Everything’s in the Cumulative Hierarchy

The cumulative hierarchy is constructed recursively as follows:

V_{0} = ∅

V_{α+1} = 𝒫(V_{α}), for each ordinal α

V_{λ} = U{V_{β} : β < λ}, for each limit ordinal λ

V_{0} = ∅

V_{1} = {∅}

V_{2} = {∅, {∅}}

V_{3} = {∅, {∅}, {{∅}}, {∅, {∅}}}

…

One can prove that V_{α} is transitive for each ordinal α (in other words, that every element of V_{α} is also a subset of V_{α}). Also, due to the nature of the power-set operation, for any two ordinals α < β, V_{α} ⊆ V_{β}.

Now, the reason the cumulative hierarchy is interesting is that we can prove that every set is on some level of the hierarchy. We do so with the far-from-the-tree principle:

Suppose that there was a set X that wasn’t on the hierarchy. This means that ∀α, X ∉ V_{α}. We use the far-from-tree principle with the property of “not being on the hierarchy” to conclude that there must be a set Y such that Y is not on the hierarchy, but every element of Y is on the hierarchy. So for each element y ∈ Y there’s some ordinal α_{y} such that y ∈ V_{αy}. Take the highest such ordinal, and now we have a level of the hierarchy that every element of Y is on. Now just go up by one level! Since every element of Y was in the previous level, the set consisting of each of those elements (i.e. Y) is in the power set of that level. So Y actually is on the hierarchy! Contradiction.
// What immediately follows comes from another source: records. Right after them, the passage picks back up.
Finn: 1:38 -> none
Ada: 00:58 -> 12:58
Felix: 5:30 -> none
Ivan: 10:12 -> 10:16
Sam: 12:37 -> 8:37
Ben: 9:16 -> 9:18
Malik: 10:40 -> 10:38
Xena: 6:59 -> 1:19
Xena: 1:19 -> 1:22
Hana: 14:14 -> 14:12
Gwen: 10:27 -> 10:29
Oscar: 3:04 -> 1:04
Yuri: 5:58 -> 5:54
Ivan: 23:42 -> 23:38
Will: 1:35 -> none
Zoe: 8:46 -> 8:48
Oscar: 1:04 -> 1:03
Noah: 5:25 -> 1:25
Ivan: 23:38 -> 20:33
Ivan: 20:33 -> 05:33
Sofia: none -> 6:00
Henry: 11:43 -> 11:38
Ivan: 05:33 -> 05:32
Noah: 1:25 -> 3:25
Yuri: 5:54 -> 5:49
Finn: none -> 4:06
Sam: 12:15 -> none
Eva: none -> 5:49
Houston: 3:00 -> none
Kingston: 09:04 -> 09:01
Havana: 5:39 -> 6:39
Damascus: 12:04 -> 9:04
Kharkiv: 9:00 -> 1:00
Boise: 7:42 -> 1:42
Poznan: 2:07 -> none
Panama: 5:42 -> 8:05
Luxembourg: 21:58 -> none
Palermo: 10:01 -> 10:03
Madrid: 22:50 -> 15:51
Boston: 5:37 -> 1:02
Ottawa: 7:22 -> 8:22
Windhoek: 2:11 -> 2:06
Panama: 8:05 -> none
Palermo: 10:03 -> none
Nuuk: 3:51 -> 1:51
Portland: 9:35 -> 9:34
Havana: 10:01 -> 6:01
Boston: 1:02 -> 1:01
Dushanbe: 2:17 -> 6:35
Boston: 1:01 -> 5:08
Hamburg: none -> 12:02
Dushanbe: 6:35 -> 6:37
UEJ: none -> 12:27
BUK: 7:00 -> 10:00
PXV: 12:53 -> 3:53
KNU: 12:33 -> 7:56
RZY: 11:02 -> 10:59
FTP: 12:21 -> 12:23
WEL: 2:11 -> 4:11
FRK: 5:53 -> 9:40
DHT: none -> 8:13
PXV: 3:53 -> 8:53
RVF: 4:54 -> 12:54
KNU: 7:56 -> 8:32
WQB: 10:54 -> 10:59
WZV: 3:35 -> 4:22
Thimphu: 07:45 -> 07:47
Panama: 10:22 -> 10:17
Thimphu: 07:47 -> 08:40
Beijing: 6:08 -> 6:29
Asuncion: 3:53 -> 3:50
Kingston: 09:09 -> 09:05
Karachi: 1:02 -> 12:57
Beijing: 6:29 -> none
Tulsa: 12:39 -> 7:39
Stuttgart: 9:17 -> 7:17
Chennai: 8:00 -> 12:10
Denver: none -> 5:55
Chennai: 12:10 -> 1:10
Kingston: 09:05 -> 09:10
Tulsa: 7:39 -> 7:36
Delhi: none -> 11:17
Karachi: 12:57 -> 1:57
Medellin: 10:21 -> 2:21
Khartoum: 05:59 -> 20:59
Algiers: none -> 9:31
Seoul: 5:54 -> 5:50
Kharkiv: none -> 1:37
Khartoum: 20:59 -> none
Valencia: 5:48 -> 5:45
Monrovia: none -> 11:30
This shows that any set you choose shows up on some level of the cumulative hierarchy. Incidentally, the rank of a set is defined as the first level that the set appears on, and one can prove that for each ordinal α, rank(α) = α.

∈-Induction

∈-induction is a really strong principle of induction, because it is induction over *all sets*, not just the natural numbers or the ordinals. The principle of ∈-induction is the following:

Suppose that for every set X, if Φ(x) holds for every x ∈ X, then Φ(X) holds.

Then Φ holds of every set.

Suppose that this principle was false. Then it’s true that for every set X, if Φ(x) holds for every x ∈ X, then Φ(X) holds, but false that Φ holds of every set. So there’s some set Y such that ¬Φ(Y). We use the far-from-the-tree principle with the property “¬Φ”. This tells us that there’s some set Z such that ¬Φ(Z), but Φ(z) for every z in Z. But we already said that if Φ(z) for every z in Z, then Φ(Z)! Contradiction.

I hope you like these applications as much as I do. They feel to me like very strong and surprising results, especially given how simply they can be proved.